Female figures routinely appear in popular fiction as ostensibly critical correctives to masculinity who can inadvertently retrench problematic divisions between “Woman” and “Man.” In video games, these figures are often aural rather than visual; whether they are off-screen narrators, nonplayer characters, framing devices, or divinities, players regularly hear voices without seeing their source. While many games leave voices off-screen for reasons of technical and economic constraint, developers may restrict voices in this manner for other reasons as well—or at least with other consequences. The voice is a particularly potent site for the production of sexual difference, and the restriction of the female voice to relatively narrow protocols can result in the reduction of female characters to mere agential functions. This article offers brief critical readings of the acousmatic female voice in five recent games—BioShock (2007), Gone Home (2013), The Stanley Parable (2013), The Talos Principle (2014), and Firewatch (2016)—that illustrate the complicated connections between gender, games, technology, and the political.
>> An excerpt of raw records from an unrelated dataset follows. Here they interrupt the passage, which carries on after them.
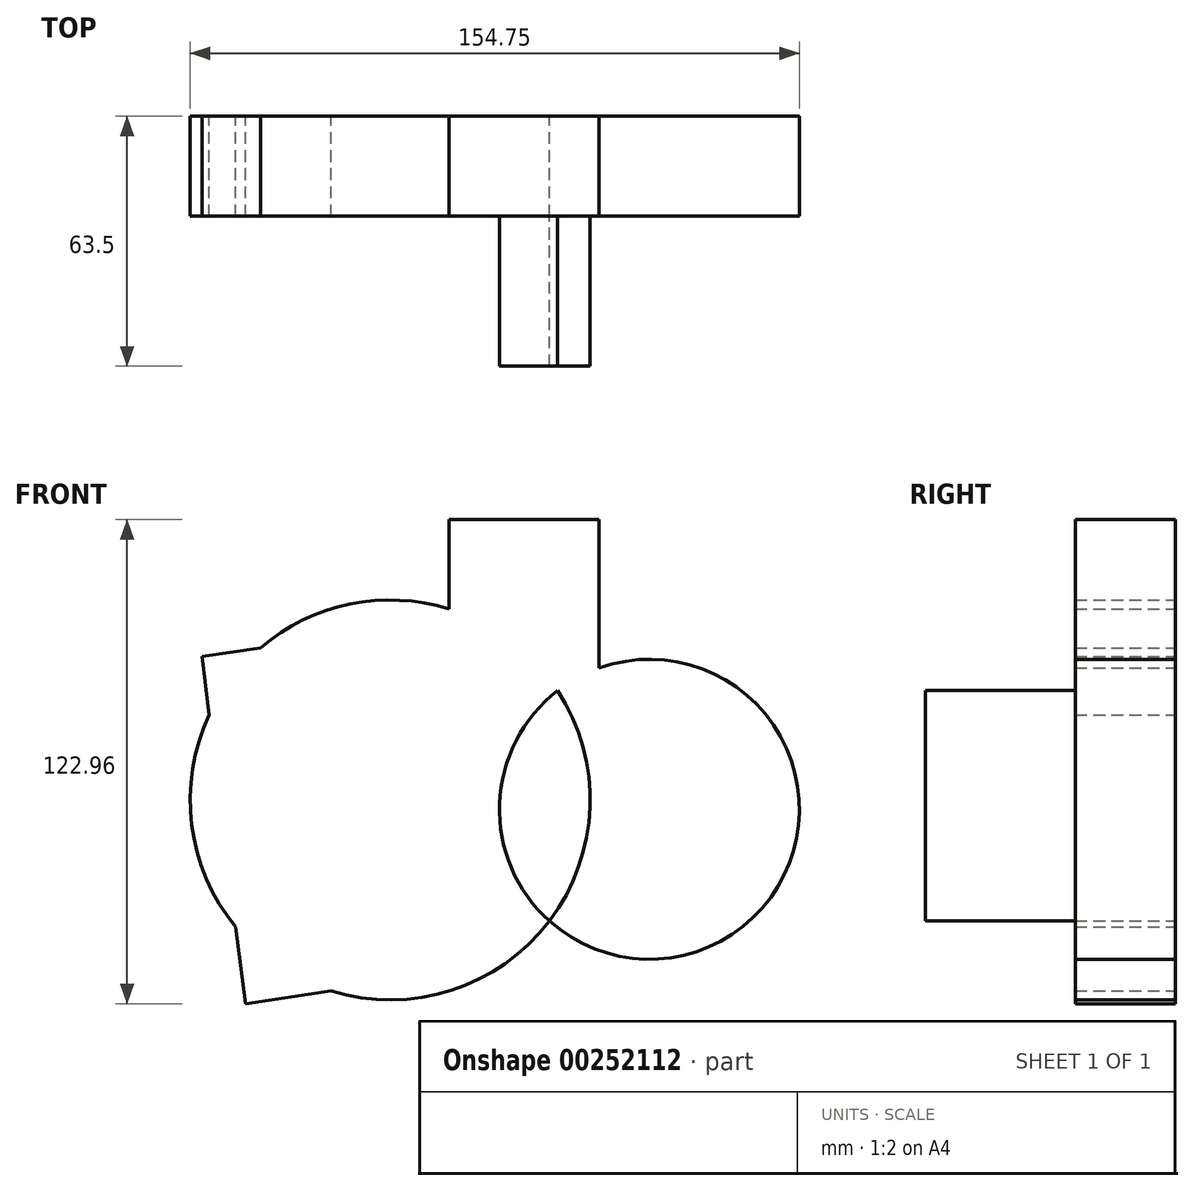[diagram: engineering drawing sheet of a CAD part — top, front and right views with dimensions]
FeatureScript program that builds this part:
annotation { "Feature Type Name" : "Feature", "Feature Type Description" : "" }
export const myFeature = defineFeature(function(context is Context, id is Id, definition is map)
    precondition{}
    {
        {
            var Q0;
            Q0=qCreatedBy(makeId("Front.planeOp"),FACE);
            var sketch = newSketch(context, id + "F0", { "sketchPlane" : qUnion([Q0])});
            skCircle(sketch, "E0", {"center": v(0, 0) * mm, "radius": 38.1 * mm});
            skLineSegment(sketch, "E1", {"start": v(-12.75, 12.71) * mm, "end": v(-12.75, 73.57) * mm});
            skLineSegment(sketch, "E2", {"start": v(-12.75, 73.57) * mm, "end": v(-50.85, 73.57) * mm});
            skLineSegment(sketch, "E3", {"start": v(-50.85, 73.57) * mm, "end": v(-50.85, 48.17) * mm});
            skLineSegment(sketch, "E4", {"start": v(-50.85, 48.17) * mm, "end": v(-39.82, -40.04) * mm});
            skLineSegment(sketch, "E5", {"start": v(-50.85, 48.17) * mm, "end": v(-113.66, 38.82) * mm});
            skLineSegment(sketch, "E6", {"start": v(-113.66, 38.82) * mm, "end": v(-102.63, -49.4) * mm});
            skLineSegment(sketch, "E7", {"start": v(-102.63, -49.4) * mm, "end": v(-39.82, -40.04) * mm});
            skCircle(sketch, "E8", {"center": v(-65.85, 2.36) * mm, "radius": 50.8 * mm});
            skSolve(sketch);
        }
        {
            var Q0;
            {var subQ0=sQuery(id+"F0.wireOp",EDGE,"E8");var subQ1=sQuery(id+"F0.wireOp",EDGE,"E0");var subQ2=makeQuery(id+"F0.imprint","INTERSECT",VERTEX,{"disambiguationData":[OD(0.0)],"derivedFrom":[subQ1,subQ0]});Q0=makeQuery(id+"F0.imprint","IMPRINT",FACE,{"disambiguationData":[TD([[makeQuery(id+"F0.imprint","IMPRINT",EDGE,{"disambiguationData":[TD([[subQ2,1.0]])],"derivedFrom":subQ1}),1.0]])]});}
            extrude(context, id + "F1", {"entities" : qUnion([Q0]), "depth" : 63.5 * mm});
        }
        {
            var Q0;
            Q0 = qSketchRegion(id + "F0", true);
            extrude(context, id + "F2", {"entities" : qUnion([Q0]), "operationType" : NewBodyOperationType.ADD, "depth" : 25.4 * mm});
        }
    });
It then turns to the work of Super-giant Games, a small developer responsible for four critical and popular successes. Rather than reducing women’s voices to agential player functions, Supergiant’s first two games, Bastion (2011) and Transistor (2014), pose these voices as an affirmation of the characters’ agency. Moreover, because of the distressing character of this affirmation for certain players, Supergiant at first represses these characters’ speech. Although they are rendered voiceless, they are anything but powerless.